Established in 1852, Studebaker manufactured wagons, carriages, and harnesses until it entered the automotive business in 1902. It started with electric vehicles and began making gasoline vehicles in 1904. By the time World War II broke, Studebaker had built a reputation for quality, durability, and reliability.
The Indiana-based carmaker was among the first to introduce brand-new designs after WWII. 1947 saw the arrival of the Starlight coupe. This automobile influenced the entire industry through its flat trunk lid and wraparound rear window. The Starlight was designed by Virgil Exner. In 1950, Studebaker debuted the “bullet nose” styling language that made its cars look futuristic compared to products from other companies.
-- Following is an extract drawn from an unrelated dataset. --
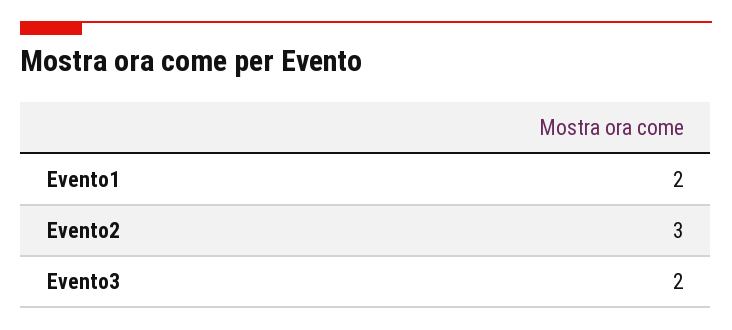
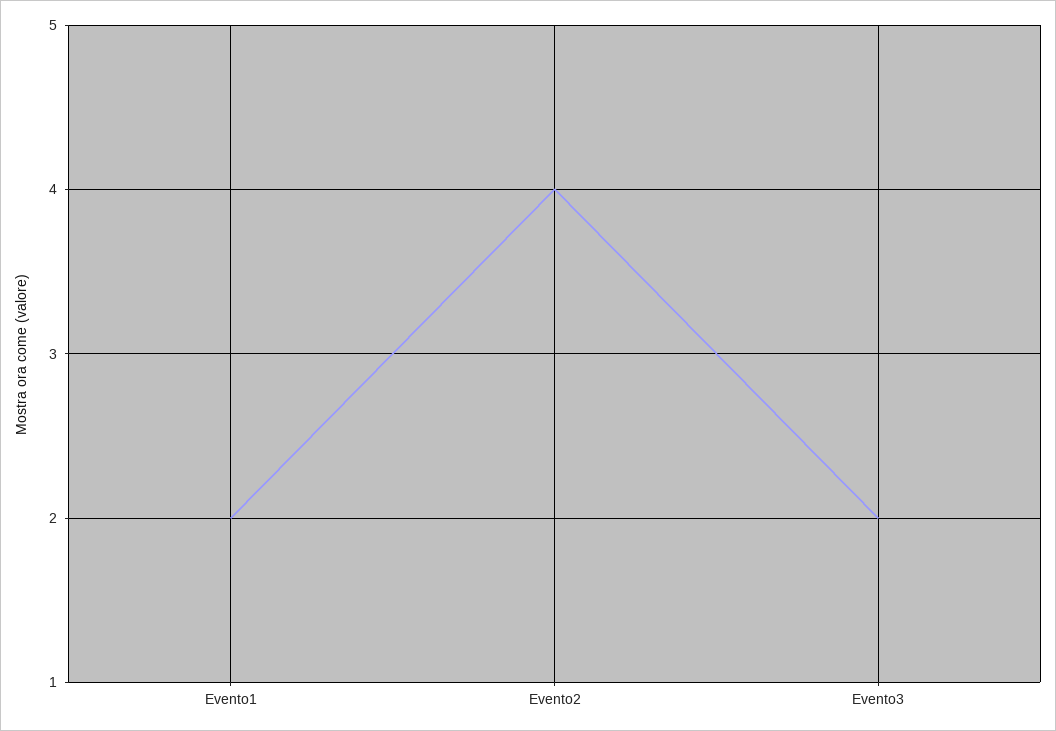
Evento2: 3 -> 4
Unfortunately, the Ford-GM price war of the early 1950s pushed Studebaker on the verge of bankruptcy and into an unsuccessful merger with Packard. The company closed shop in 1967.
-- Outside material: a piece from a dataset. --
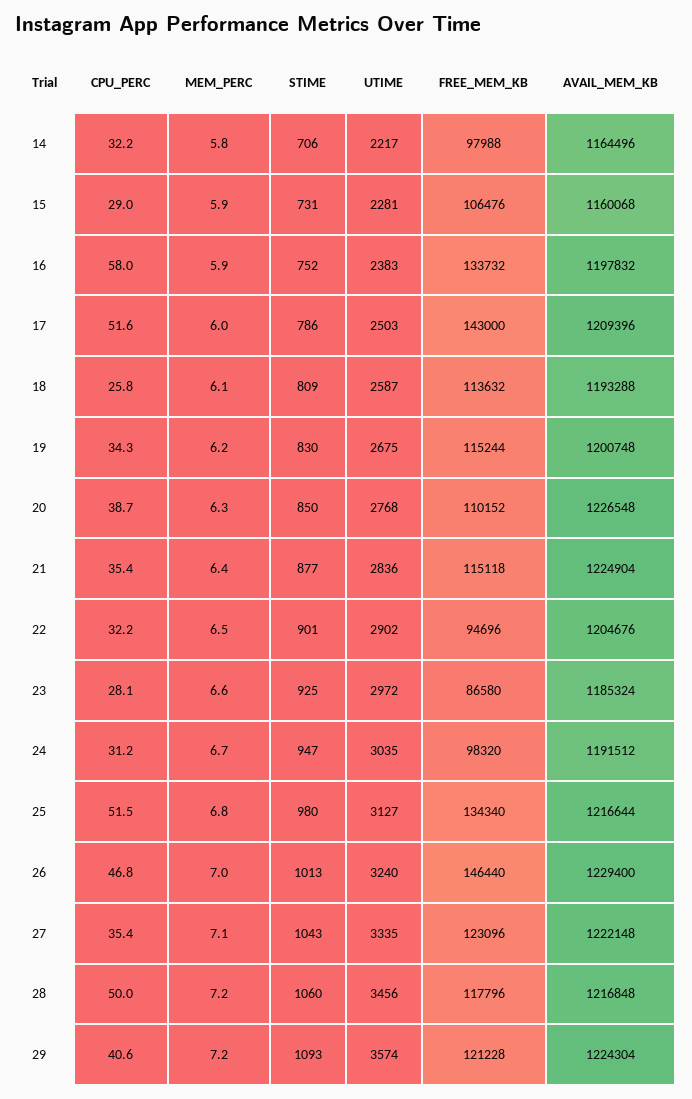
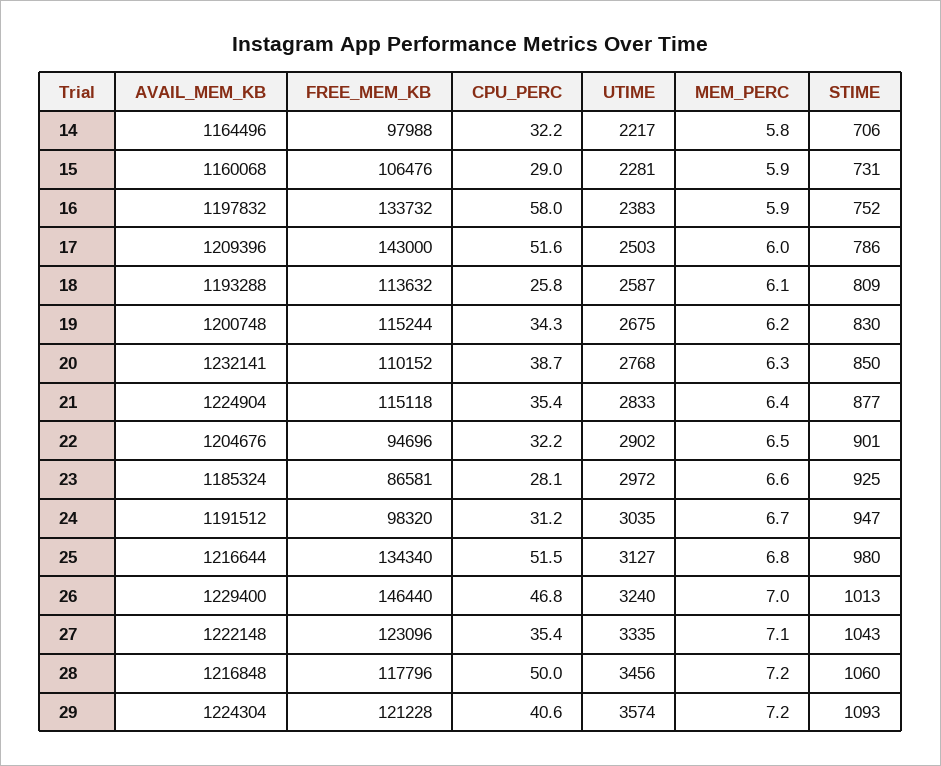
AVAIL_MEM_KB, 20: 1226548 -> 1232141
UTIME, 21: 2836 -> 2833
FREE_MEM_KB, 23: 86580 -> 86581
More than 50 years later, models like the Avanti and the Golden Hawk are enjoying a cult following, and some examples are changing hands for big bucks. On the other hand, most Studebaker nameplates don’t get the attention they deserve. In short, junkyards are littered with Commanders, Presidents, Champions, and Larks.
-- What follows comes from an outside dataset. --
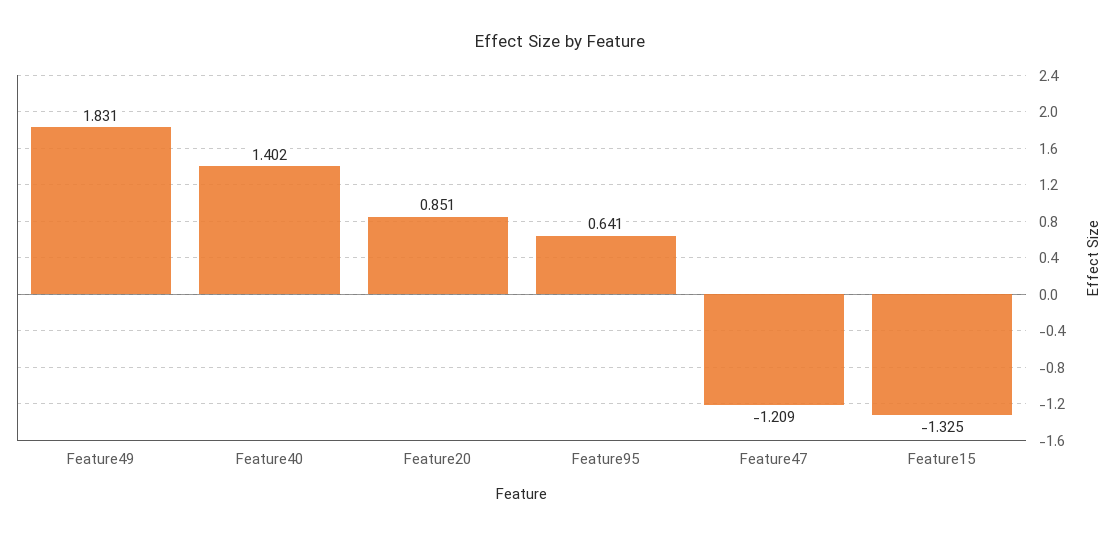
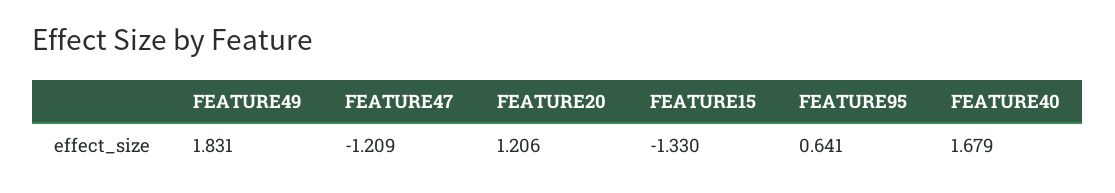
Feature40: 1.402 -> 1.679
Feature20: 0.851 -> 1.206
Feature15: -1.325 -> -1.33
That’s a sad sight for a Studebaker enthusiast like me, and that’s why I get all hyped up when someone saves a less desirable car. Just like YouTube’s “Vice Grip Garage” just did with a 1948 Champion.
Found somewhere in Illinois, this third-generation Studebaker was retired in 1976. It sat for a whopping 45 years in an old garage until it was purchased by our host. He parked it in a field for a couple of years, which means this Champion spent 47 years off the road. And without a single sip of gasoline since the hood has been stuck ever since.
Although vehicles like this usually get parted out, our host decided to give it a second chance and get it running again. It was quite the challenge after almost five decades, but the old inline-six engine eventually agreed to fire up. And the even better news is that the Champion still has its original mill.
If you’re unfamiliar with the third-gen full-size, it was sold with 170-cubic-inch (2.8-liter) straight-six engines from 1947 through 1952. The lump produced 80 horsepower at its introduction and was upgraded to 85 horses in 1950. Not much oomph by modern standards, but more than sufficient at the time.